Zohran Mamdani Skips Israel Day Parade on Sunday

Zohran Mamdani Skips Israel Day Parade on Sunday

Zohran Mamdani will not attend the Israel Day Parade on Sunday in New York City, breaking with a longstanding tradition for mayors, governors and other political leaders who have treated the Fifth Avenue march as a fixed date on the city calendar.

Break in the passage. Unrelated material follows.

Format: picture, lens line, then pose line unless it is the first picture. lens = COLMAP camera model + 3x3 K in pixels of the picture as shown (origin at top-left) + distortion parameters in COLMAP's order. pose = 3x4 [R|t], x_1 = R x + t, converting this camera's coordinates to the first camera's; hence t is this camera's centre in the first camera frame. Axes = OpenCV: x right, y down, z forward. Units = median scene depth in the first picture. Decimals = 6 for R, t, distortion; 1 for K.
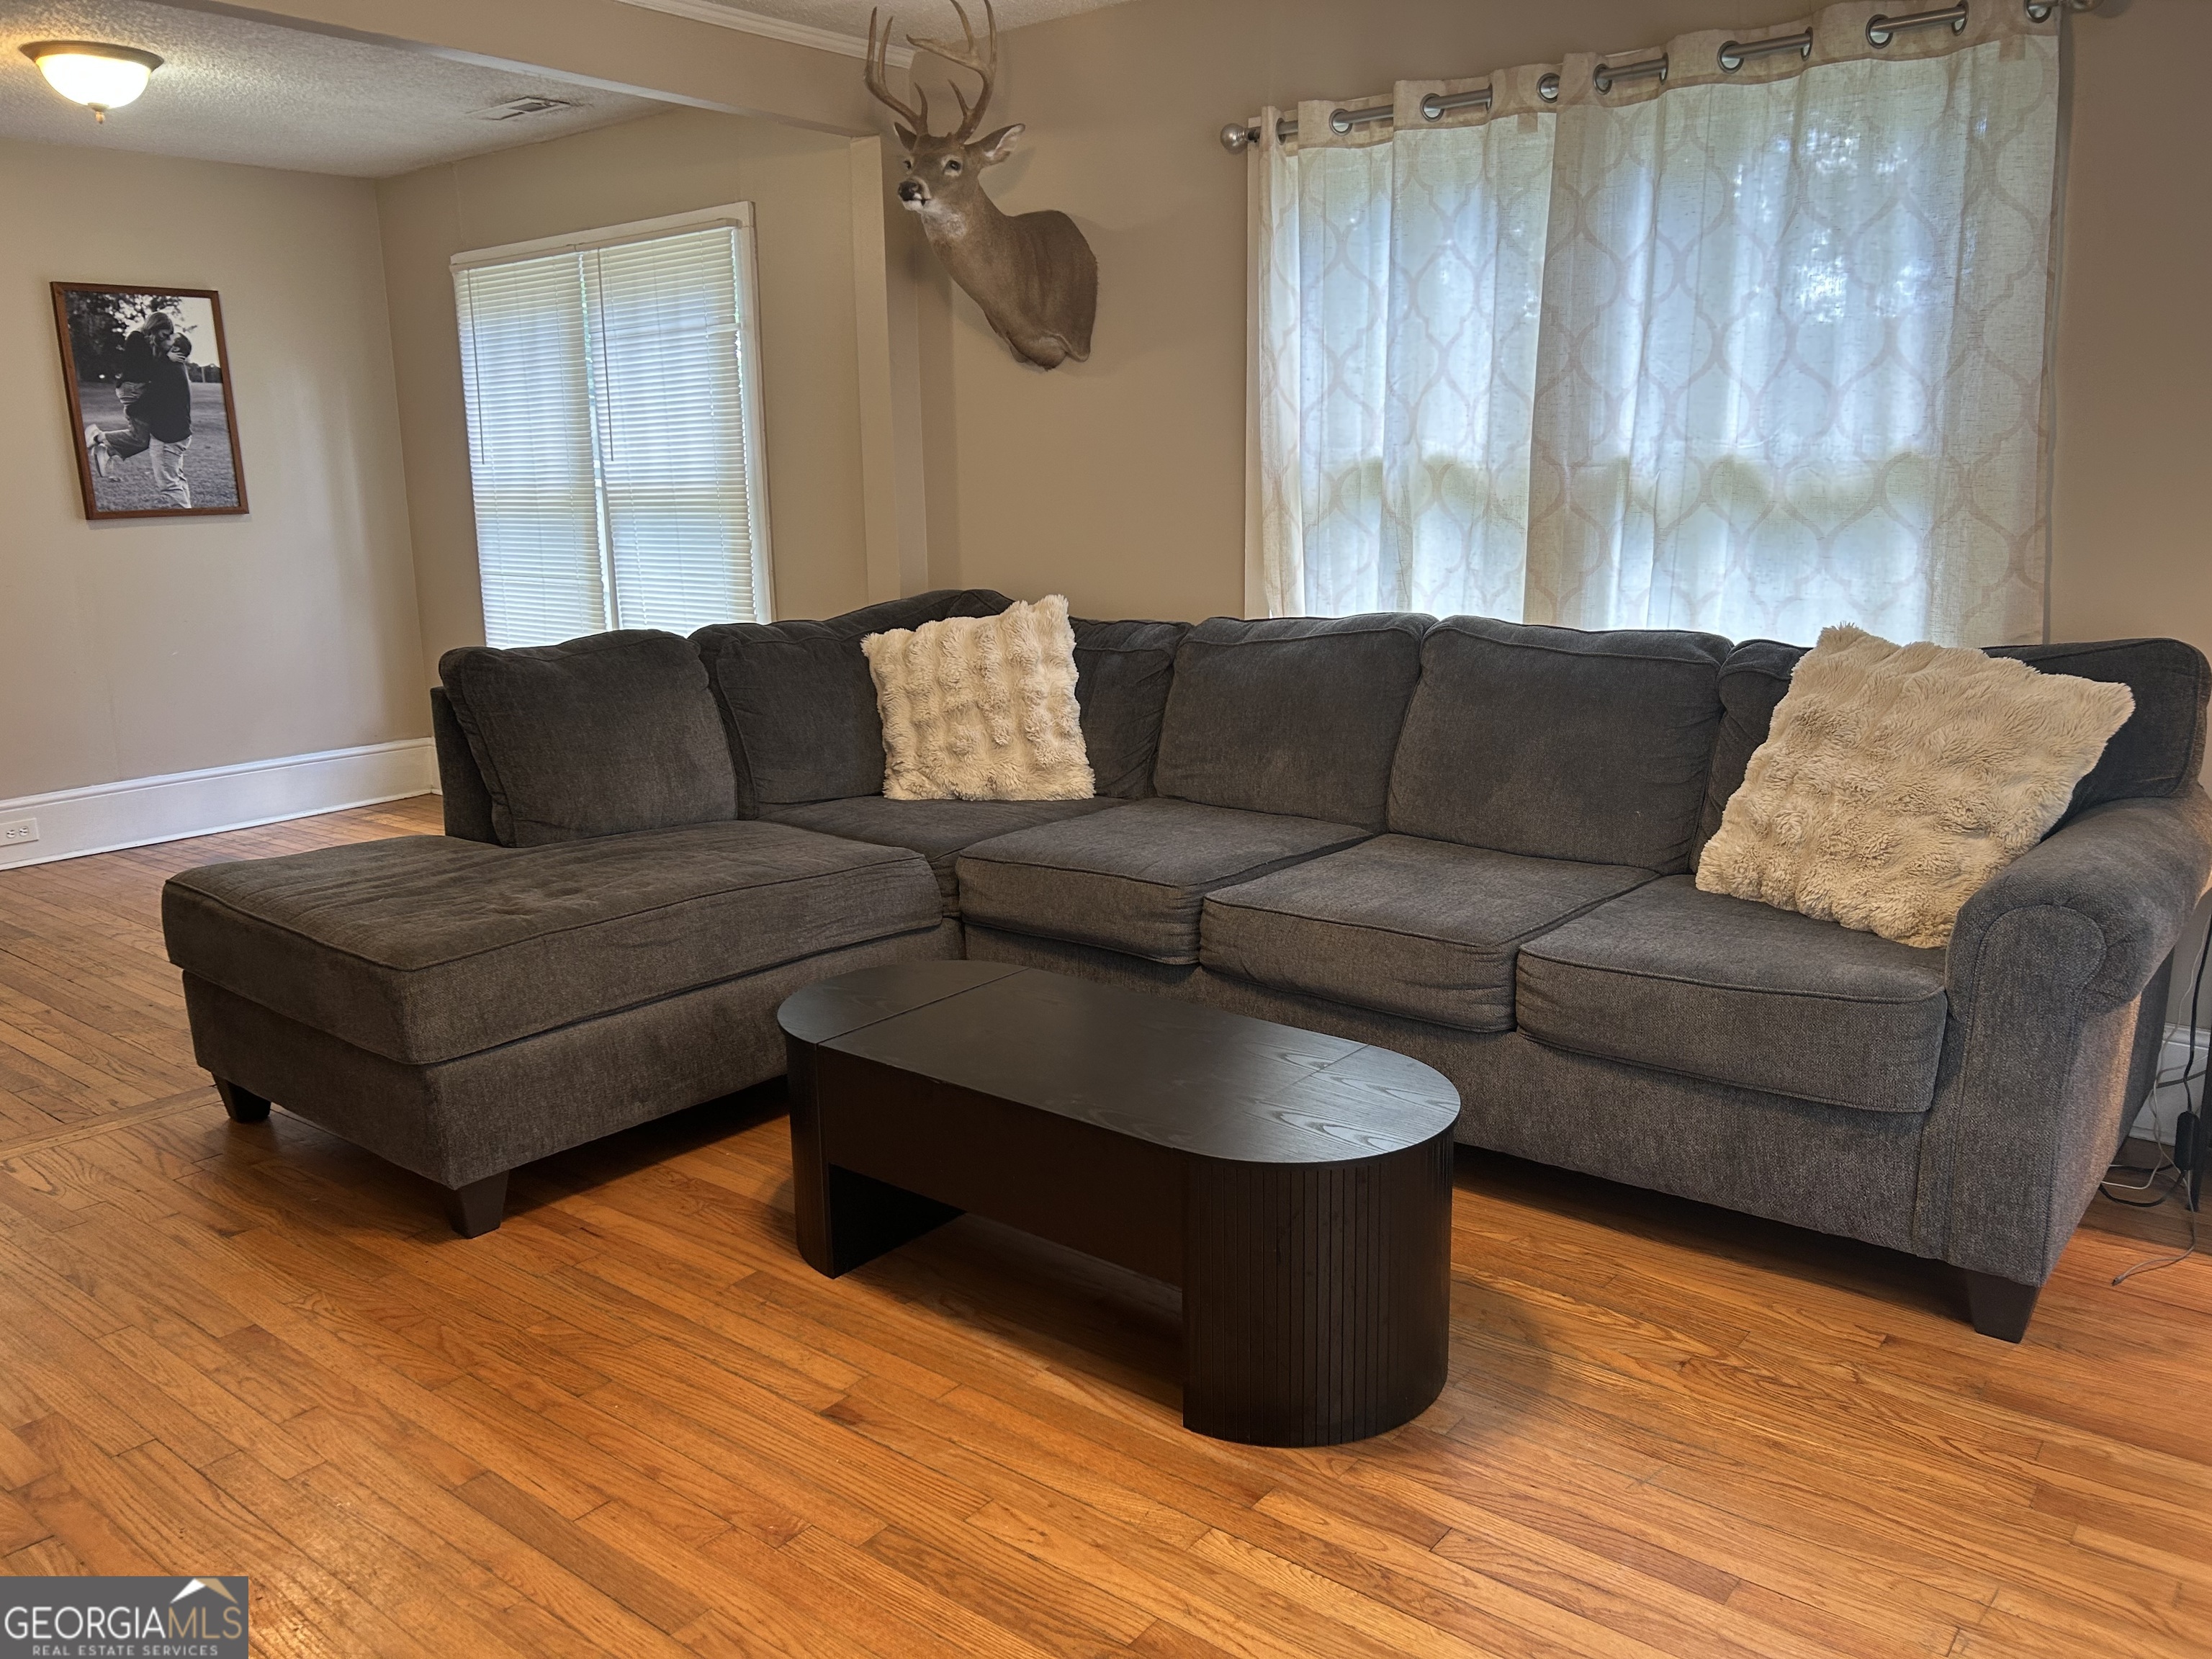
lens RADIAL K [[1680.4, 0, 1105.9], [0, 1680.4, 838.6], [0, 0, 1]] dist [0.014954, -0.016395]
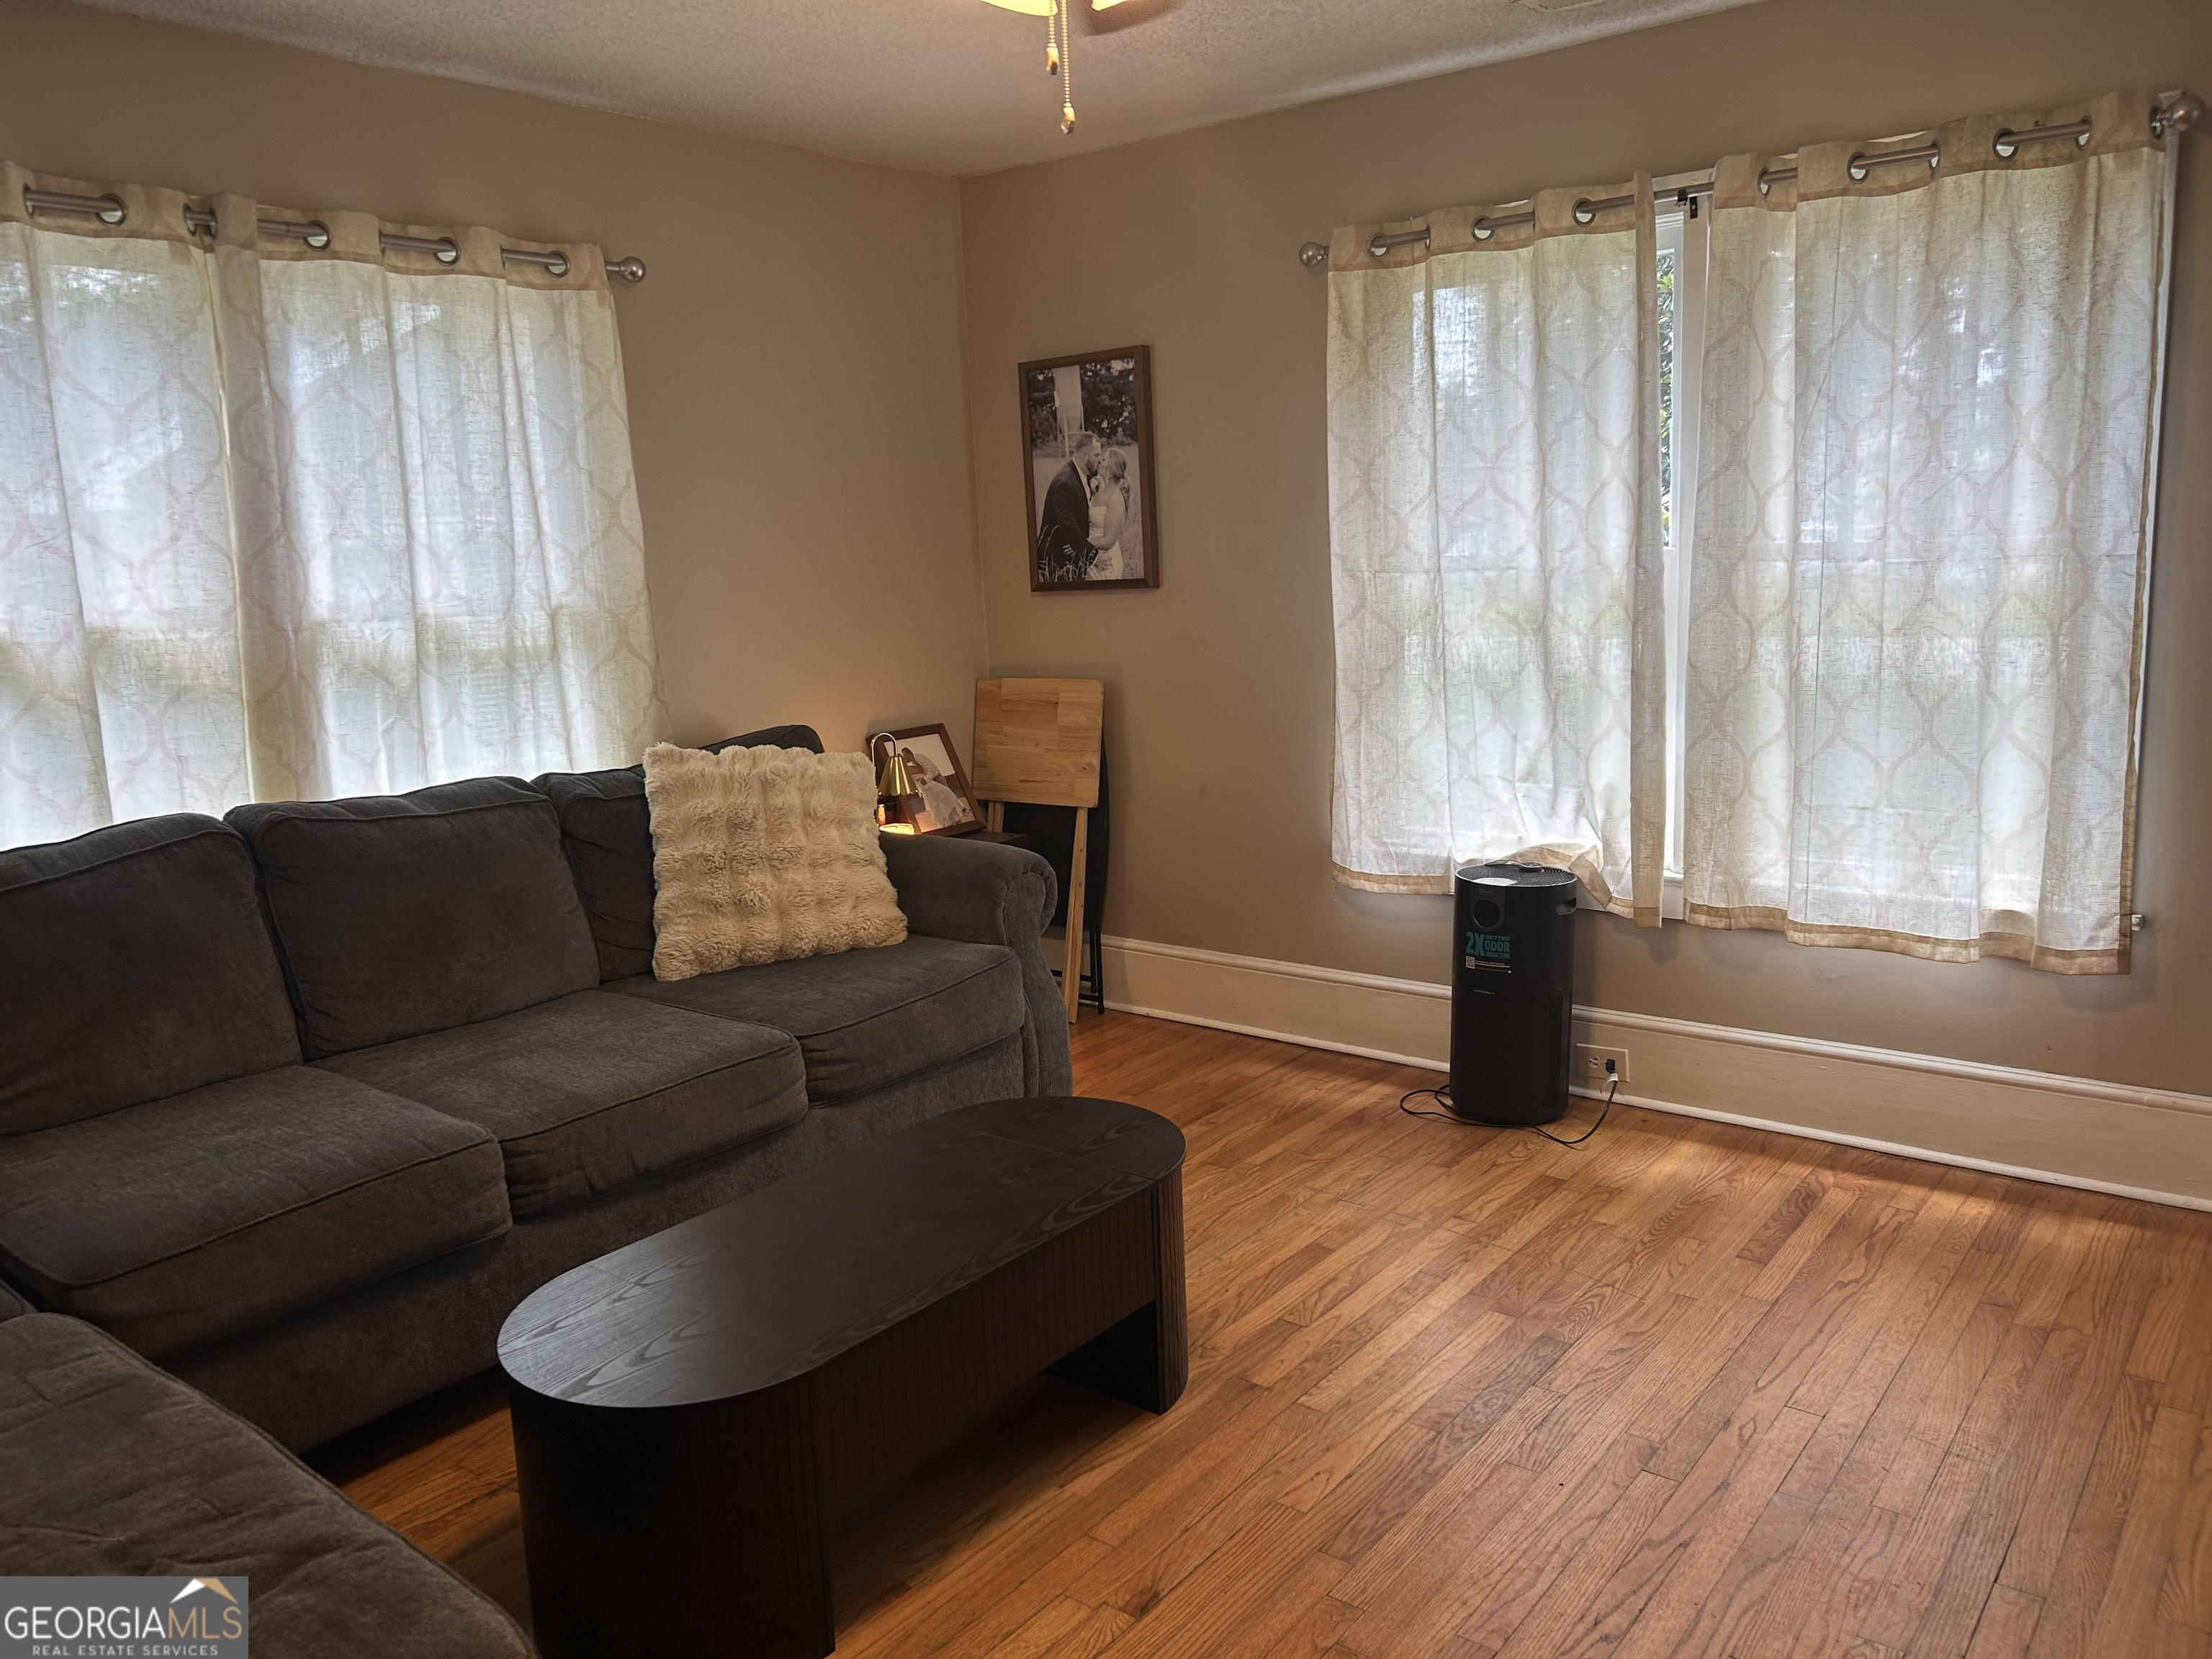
lens RADIAL K [[1680.4, 0, 1095.1], [0, 1680.4, 828.8], [0, 0, 1]] dist [0.014954, -0.016395]
pose [[-0.020118, -0.140581, 0.989865, -0.771076], [0.258017, 0.955798, 0.140987, -0.155638], [-0.965931, 0.258238, 0.017043, 0.681286]]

At a news conference on Thursday, Mamdani said, "I said on the campaign trail that I wouldn’t be attending the parade, and I’ve made my views on the Israeli government abundantly clear" and added, "While I will not be attending, our administration has been preparing for weeks to ensure the parade is safe for all those who take part." Police commissioner Jessica Tisch said she would attend, drawing a public split inside City Hall over a parade that has long doubled as a political signal.

Mamdani and Jessica Tisch

Mamdani is New York City’s first Muslim mayor, and his absence lands after the mayor’s office released a video commemorating the Nakba two weeks ago. The video featured Inea Bushnaq, who said, "it’s the soft hills of Palestine that actually touched me" and "I’ve lived in different places, and I’ve always been an outsider."

Tisch, speaking to reporters at police headquarters, said, "It is the mayor’s decision not to march, and it is my decision to march proudly." She signaled that the city’s police leadership will still be visible at the parade even as the mayor stays away.

Rabbi Marc Schneier responds

Rabbi Marc Schneier, the founding senior rabbi of The Hampton Synagogue on Long Island and president of the Foundation for Ethnic Understanding, called Mamdani’s decision "a slap in the face to all Jewish New Yorkers." Schneier also said, "Do us a favor, stay home," and, "We don’t need you. We don’t want you."

The dispute comes as support for Israel among Americans has deeply eroded in recent years, accelerating amid the outcry over Israeli military action in Gaza. Supporters of Israel said the Nakba video should have acknowledged the mass displacement of Jews from Muslim-majority countries or the role of the Holocaust in the drive to establish a Jewish state.

Fifth Avenue parade security

Mamdani said his administration had been preparing for weeks to ensure the parade goes off seamlessly and peacefully. The parade celebrates the birth of the Jewish state in 1948 and has remained a must-attend event for New York mayors across decades of visible political support for Israel.

Sunday’s march on Fifth Avenue will proceed under the police plan Mamdani described, while the mayor’s absence leaves Jessica Tisch as the most senior city official publicly committing to attend. That combination gives the parade a familiar route but an unfamiliar political backdrop.